The Bank of Japan is just unstoppable.
We’ve written recently about how its bond-buying is now more than making up for the bond-selling being done by the likes of the Federal Reserve, the impact on Japan’s massive overseas savings and the new governor’s intellectual heritage.
The cherry on the cake was Deutsche Bank’s titbit that the BoJ “may” have bought more than 100 per cent of some Japanese government bonds, as it buys the JGBs, lends them out again to ensure the market still has some supply, short sellers borrow it and dump them in the market, only for the BoJ to buy it once more.
Here is a killer chart from Oxford Economics’ Norihiro Yamaguchi that puts more flesh on the bone. After buying a record ¥20tn of JBGs last month, the BoJ now owns more than 100 per cent of all on-the-run 10-year Japanese government bonds. In fact it owns almost 140 per cent of the most recent issue.
Here’s Yamaguchi on the BoJ’s Catch-22:
◼ The Bank of Japan enhanced its funds-supplying operations in January, after widening the tolerance band for 10-year JGB yields in December. The January actions are aimed at bringing down yields while avoiding further direct JGB purchases, but long-term JGB yields are staying stubbornly high, and market liquidity has not recovered. Maintaining the Yield Curve Control (YCC) policy is more costly now than ever.

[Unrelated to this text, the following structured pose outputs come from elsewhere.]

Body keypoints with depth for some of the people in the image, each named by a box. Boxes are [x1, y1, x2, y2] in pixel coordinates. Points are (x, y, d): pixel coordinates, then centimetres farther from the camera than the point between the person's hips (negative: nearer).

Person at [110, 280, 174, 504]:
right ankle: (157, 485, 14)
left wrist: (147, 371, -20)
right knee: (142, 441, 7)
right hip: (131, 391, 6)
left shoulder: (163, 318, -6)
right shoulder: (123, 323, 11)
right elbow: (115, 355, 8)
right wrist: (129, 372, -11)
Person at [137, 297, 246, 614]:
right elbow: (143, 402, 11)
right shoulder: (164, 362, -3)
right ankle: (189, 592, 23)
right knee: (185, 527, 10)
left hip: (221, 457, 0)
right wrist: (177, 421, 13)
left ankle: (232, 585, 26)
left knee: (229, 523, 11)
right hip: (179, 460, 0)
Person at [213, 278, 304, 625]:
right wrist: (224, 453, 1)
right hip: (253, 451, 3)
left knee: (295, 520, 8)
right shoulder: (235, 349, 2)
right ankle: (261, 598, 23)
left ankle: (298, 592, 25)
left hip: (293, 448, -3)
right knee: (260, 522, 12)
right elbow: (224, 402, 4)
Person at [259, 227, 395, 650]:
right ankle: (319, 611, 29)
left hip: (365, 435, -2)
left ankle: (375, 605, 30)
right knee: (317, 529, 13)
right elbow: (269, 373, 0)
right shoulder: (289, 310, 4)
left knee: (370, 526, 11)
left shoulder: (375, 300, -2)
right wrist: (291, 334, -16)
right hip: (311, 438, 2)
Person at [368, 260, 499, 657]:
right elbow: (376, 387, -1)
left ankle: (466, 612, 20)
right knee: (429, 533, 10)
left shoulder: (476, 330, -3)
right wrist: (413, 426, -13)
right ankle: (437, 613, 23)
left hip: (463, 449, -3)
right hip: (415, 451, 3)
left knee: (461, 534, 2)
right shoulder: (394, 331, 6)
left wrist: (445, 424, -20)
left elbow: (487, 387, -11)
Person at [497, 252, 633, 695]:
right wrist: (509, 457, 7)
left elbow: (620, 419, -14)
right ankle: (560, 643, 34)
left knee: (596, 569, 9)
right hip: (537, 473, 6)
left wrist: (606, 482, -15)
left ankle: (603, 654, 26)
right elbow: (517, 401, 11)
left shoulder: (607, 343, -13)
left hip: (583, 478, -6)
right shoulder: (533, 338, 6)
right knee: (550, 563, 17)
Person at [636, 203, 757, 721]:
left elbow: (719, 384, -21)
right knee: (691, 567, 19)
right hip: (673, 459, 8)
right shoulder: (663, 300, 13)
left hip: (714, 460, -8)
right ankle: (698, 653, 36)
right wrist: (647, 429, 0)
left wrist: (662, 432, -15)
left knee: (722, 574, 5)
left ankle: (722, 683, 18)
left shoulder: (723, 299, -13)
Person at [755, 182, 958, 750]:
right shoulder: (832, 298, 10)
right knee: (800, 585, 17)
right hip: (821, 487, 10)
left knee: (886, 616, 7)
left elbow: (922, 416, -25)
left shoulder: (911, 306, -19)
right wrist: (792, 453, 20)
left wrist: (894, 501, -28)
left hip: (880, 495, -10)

◼ Since the December meeting, speculation of further yield hikes has increased. The 10-year JGB yield has been staying close to the new cap, and a kink in the yield curve remains. With the BoJ aggressively purchasing the JGBs, all on-the-run 10-year JGBs have effectively been absorbed from the market. Money market rates imply the shortage of JGBs is severe.
◼ To improve market liquidity, the BoJ is conducting securities lending daily, and raising its bid amount since late-December. Ironically, part of the bonds provided by this lending are used to construct short-sell positions in JGBs, resulting in further upward pressure on yields. To avoid such use, the BoJ has announced an increase in its fee. Given the new fee will be applied to all borrowers, this action is likely to limit liquidity provision.
◼ The BoJ’s January decision lowered both the JGB and swap rates considerably. The operation came with solid demands from financial institutions, at least for now. However, its impact on the market has been limited except for the initial reaction.
◼ The slight improvement in the JGB market functioning has raised the possibility that the bank will be forced to re-expand the target for the long-term yield in the not too-distant future. It will help the new governor to buy time to conduct a comprehensive review of the policy framework.